If you want your drink to be nothing more than chilled beer, you should head to Dunlop Street where you can relax over a tipple and bar bites at the Countryside Cafe, the backpacker pub called Prince of Wales or at the Tsofi Tapas Bar. Alternatively, visit 1925 Microbrewery, a gastropub on Jalan Besar, which brews their own beers, or the Colonial Bistro Cafe at the Selegie side.
When it comes to shopping, Mustafa stands like a titan not only in Little India but also in Singapore. The 24-hour cavernous shopping centre sells everything stacked to the rafters. Think shelves and shelves of everything from shampoos to painkillers, to shoes to jewelry in brands and varieties that you haven’t seen before. Then, just when you thought you’ve gone through all of it, another section opens up for you to explore.
The shopping continues in City Square Mall where you will be able to find goods and services to cater to your every need. There seems to be a focus on home furnishing stores here with names like King Koil Boutique, Picket & Rail and V.hive setting up shop.
NTUC Fairprice has a supermarket at City Square Mall and you can also find Sheng Shiong supermarket over at Sungei Road. If it’s fresh produce that you want, visit Tekka Market or the stalls at the shophouses selling spices, and fresh fruit and vegetables.
True to its name, Little India is the go-to place for Indian fashion, gold jewellery and other Indian accessories. Prices of clothing range widely with Stylemart on Selegie Road charging hundreds of dollars for a sari (made with luxurious fabrics and intricate beading) to more affordable options at Tekka Centre and the shophouses along Serangoon Road.

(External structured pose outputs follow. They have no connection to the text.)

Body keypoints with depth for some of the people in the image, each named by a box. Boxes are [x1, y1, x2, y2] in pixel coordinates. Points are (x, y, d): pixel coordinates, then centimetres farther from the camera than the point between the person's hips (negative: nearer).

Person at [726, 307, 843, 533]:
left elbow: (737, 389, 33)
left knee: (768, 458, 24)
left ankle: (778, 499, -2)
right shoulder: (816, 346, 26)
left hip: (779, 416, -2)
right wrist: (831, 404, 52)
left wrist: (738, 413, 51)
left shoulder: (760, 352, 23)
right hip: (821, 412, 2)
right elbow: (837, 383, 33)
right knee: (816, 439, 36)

Sim Lim Square and the Verge on the Sungei Road side have been branded as IT malls. In spite of some notoriety due to shady business dealings, the shops at Sim Lim Square still pull in customers with IT and electronic products sold at bargain prices.

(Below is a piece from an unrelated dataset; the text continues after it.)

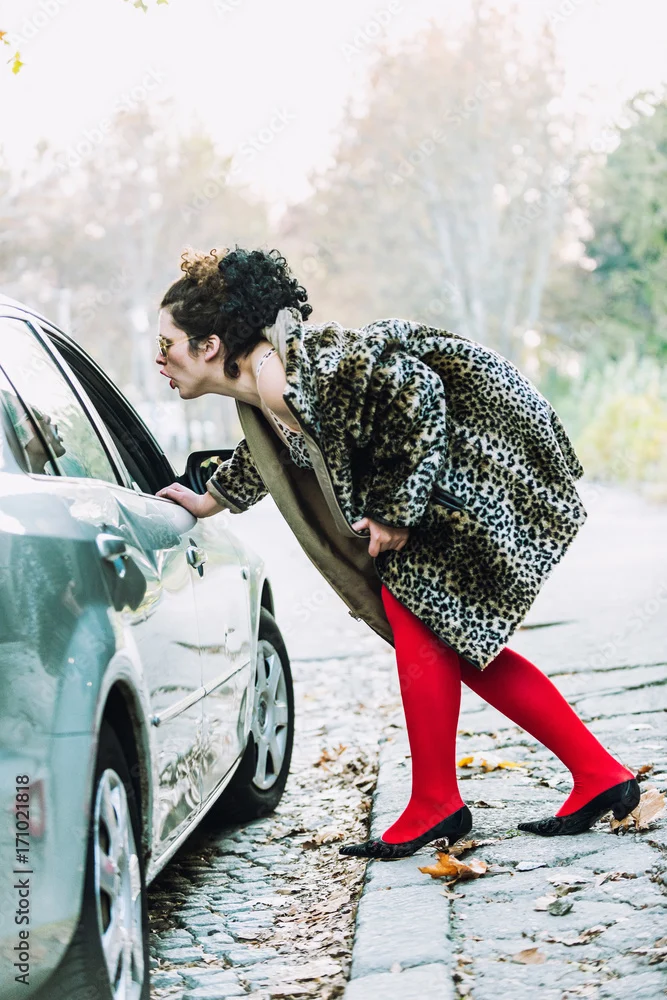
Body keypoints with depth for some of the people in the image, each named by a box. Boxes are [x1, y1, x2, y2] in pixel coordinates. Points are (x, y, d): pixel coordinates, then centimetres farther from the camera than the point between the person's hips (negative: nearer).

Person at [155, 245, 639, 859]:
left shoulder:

Finally, the Sungei Road Thieves’ Market definitely deserves a special mention. Over at this colourful flea market, peddlers display their second-hand wares in the open and trade is bustling.

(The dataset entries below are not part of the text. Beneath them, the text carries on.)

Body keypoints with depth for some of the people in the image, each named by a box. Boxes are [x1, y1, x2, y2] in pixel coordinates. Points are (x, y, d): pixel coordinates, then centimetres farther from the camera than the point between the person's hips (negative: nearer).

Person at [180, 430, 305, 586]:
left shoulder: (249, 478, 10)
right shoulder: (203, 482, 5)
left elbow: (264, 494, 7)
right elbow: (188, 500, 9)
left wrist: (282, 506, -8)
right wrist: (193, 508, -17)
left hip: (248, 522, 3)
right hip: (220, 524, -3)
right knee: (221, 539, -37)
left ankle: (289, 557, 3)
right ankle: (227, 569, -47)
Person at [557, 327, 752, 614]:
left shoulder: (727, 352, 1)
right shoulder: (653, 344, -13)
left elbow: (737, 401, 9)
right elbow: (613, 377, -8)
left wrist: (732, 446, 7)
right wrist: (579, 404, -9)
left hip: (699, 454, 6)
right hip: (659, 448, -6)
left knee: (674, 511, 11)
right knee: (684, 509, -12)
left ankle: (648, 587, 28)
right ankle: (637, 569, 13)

There is so much history and culture in Little India that it attracts tourists to come and play. On your weekends, wander the roads, streets, lanes and alleys, admire the architecture, try on a sari, get a henna tattoo or watch an Indian movie at the Rex.
Sports fans and outdoorsy types frequent the Farrer Park Tennis Centre and Swimming Complex and the Jalan Besar Stadium and Swimming Complex. Jalan Besar Stadium is home base for the Young Lions, one of the S.League football teams. Those looking for a quiet sanctuary amidst the hustle and bustle can retreat to Mount Emily Park, a verdant patch of green in the city.
There are two rather prominent primary schools in the vicinity, Farrer Park Primary and Stamford Primary. In January 2014, an MOE Kindergarten was set up in Farrer Park Primary, one of the first few primary schools to do so, while Stamford Primary has had a long history in the neighbourhood since being established in the year 1951.
Artists and dreamers come to Little India and perhaps, this is why the LASALLE College of the Arts, the Nanyang Academy of Fine Arts and the School of the Arts, all leading art schools in Singapore, are situated in the vicinity.
The most convenient way to get to Little India currently is via MRT on the North East Line with stops at Little India and Farrer Park MRT Stations. The Downtown Line provides even more access, especially to the Jalan Besar side.
Buses also ply all the roads that bound Little India and vehicular access to Bugis, Dhoby Ghaut, Lavender, Boon Keng, Novena and Bukit Timah is easy and convenient. Residents will also be able to get to other parts of Singapore via the Central Expressway (CTE).
With its bohemian vibe, busy streets extremely active lifestyle little India is not for everyone. Yet, if you are the adventurous sort, who likes to mingle try new things and live on the livelier side of life, then this neighbourhood might just be where you will find the next home you’ll love.